Mr Moffat said Chevron’s experience in deepwater exploration drilling would be vital in the Bight’s weather and ocean conditions.
“If you look at our record around Australia and the world, we have extensive experience in deepwater exploration, drilling in extreme conditions and in remote locations,” he said.
“We were the first operator allowed to resume drilling in the Gulf of Mexico post-Macondo, and recently drilled three deepwater wells off Newfoundland, which is analogous to the Bight.”
Consensus amongst analysts is that global gas consumption growth is expected to remain slow in the next two years as LNG supplies grow rapidly, underpinned by export capacity expansions in both Australia and the US.
Australia’s share of global LNG exports is forecast to increase from 12 per cent in 2015, to 24 per cent in 2018.
Yet the outlook for Australia’s resources and energy exports is positive. The December quarterly report from the Department of Industry, Innovation & Science Resources and Energy forecast export earnings to increase 30 per cent in 2016–17, to a nominal record of $204 billion, before steadying in 2017–18.
The strongest growth in export earnings over the two years to 2017–18 will come from LNG, which is forecast to increase by 124 per cent, from $17 billion in 2015–16 to $37 billion in 2017–18, as recently completed projects ramp up output and projects under construction come online.
“Australian producers are expected to capture an increasing share of imports into major markets in North East Asia, as long-term LNG import contracts commence,” the report stated.
“The forecast for export earnings has been revised up, reflecting an improved outlook for oil prices.”
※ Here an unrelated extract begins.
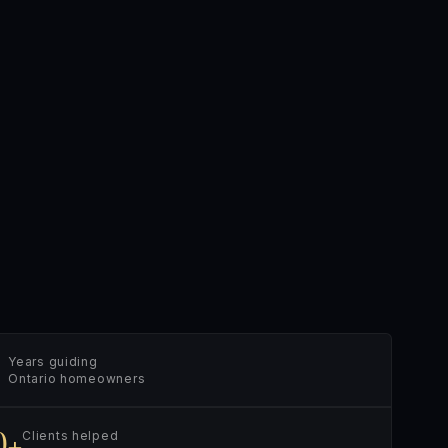
Years guiding
Ontario homeowners
0+
Clients helped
Mr Watson told analysts on 27 January that Chevron needed to do a number of things well to adjust to lower prices.
First, finish projects under construction, which reduces spend and brings on new revenue.
“Gorgon Train 1 and 2, Chuandongbei, Bangka, Alder, Angola LNG are all on production and stable. In 2017 progress will continue with Gorgon Train 3 and Wheatstone coming online,” he said.
Second, Chevron needed to reduce capital expenditures and focus on work that was profitable at lower prices.
“2016 capital was down 34% or $11.6 billion from 2015,” Mr Watson said.
“We are further reducing capital spending in 2017 and investing a larger percentage of capital in short cycle, high return opportunities presented by our advantaged portfolio.”
Third, the company was lowering operating expenses through efficiency gains.
“2016 operating expense was down 9 per cent or $US2.5 billion from 2015 and we expect further reductions in 201,” Mr Watson said.